By the way, I have been researching and thinking about taking the plunge for about three years now... But this summer should be the one! I am not made of cash, so any decision I make will be very well informed - that's why I am here.

I hate to admit it, but one of the reasons I am so tempted to go with the 40D is to escape the stigma of the Rebel series... However, even though I know it's the "consumer camera", and that anyone who weilds it is frowned upon by other "real" photographers - I honestly think it is what I need for now.

Oh. And by upgradinging "often", I would say within 5 years of purchase... So I'm not saying I'd be pulling out my wallet every time they unveil a new "upgrade"...


----------



## K8-90 (Jun 28, 2008)

D-50 said:


> Invest in glass that is where you will get the most noticable results.


 
Thanks, I think I'll go with this advise


----------



## Dweller (Jun 28, 2008)

I run into this situation all the time. I like gadgets and gizmos and they are constantly being improved upon as time goes by.

I simply look at what features are available right now, and of those I determine what are most important to me. Once I find the right model that meets those needs I research the crap out of it (at least on high ticket items) to make sure I am fully aware of any issues, quirks etc and once I am sure it is the right one, I go for it.
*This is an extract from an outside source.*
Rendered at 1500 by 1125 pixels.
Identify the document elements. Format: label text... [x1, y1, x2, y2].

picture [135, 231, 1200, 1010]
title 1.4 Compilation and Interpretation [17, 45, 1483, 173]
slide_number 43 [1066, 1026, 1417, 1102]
"Once I am sure it is the right one" is the key here. Newer/better/shinier stuff WILL come along. That is inevitable. But I can always know that my choice (D70s in this case) was the right one for me. I can see the new bodies and know that if or when my beloved D70 ever gives up the ghost then I have something newer/better/shinier waiting for me, but for now the D70 does everything I wanted it to do, and it does it well.

Good luck in your choice!


----------



## K8-90 (Jun 28, 2008)

Mhmm. Thanks!
Life would be so much easier with a bottomless wallet...


----------



## Chris of Arabia (Jun 28, 2008)

I'm happily still using my first DSLR (350D) some 3 years after I first got it. Whilst it might be interesting to look at the 450D, I've really got no incentive to go and buy one. I am however awaiting the 5D MkII with interest, as I'd like to move to a full frame sensor. I could look at the existing version now I suppose, but short of the 350D dying on me, I think I can afford to wait a while longer yet.


----------



## penfold1 (Jun 28, 2008)

Try this one. Think about it from an economic point of view.

Ask yourself these questions.
-Am I the type of person that HAS to have the newest gadgets?
-If I go entry DSLR, will I want to upgrade in a year?
-If I go advanced will I want to upgrade in a year?
-What kind of resale vales do the cameras your looking at have?

Remember, the true cost of the camera will be your purchase price minus it's sale price down the road (assuming you sell it.)

So it may in the long run end up being cheaper to buy the 40D.


----------



## K8-90 (Jun 29, 2008)

Once I take the plunge, I'm hoping the chosen camera will last me at least four years... I'll probably eye the new cameras, but not seriously.

Chris of Arabia - like you said, my stuff usually dies on me rather than me deciding I am moving on 

Penfold1 - I haven't considered the resale option. That's an interesting idea - about the 40D costing less in the long run... Then again, as I said, I'll probably be looking to move on only when my camera dies on me...


----------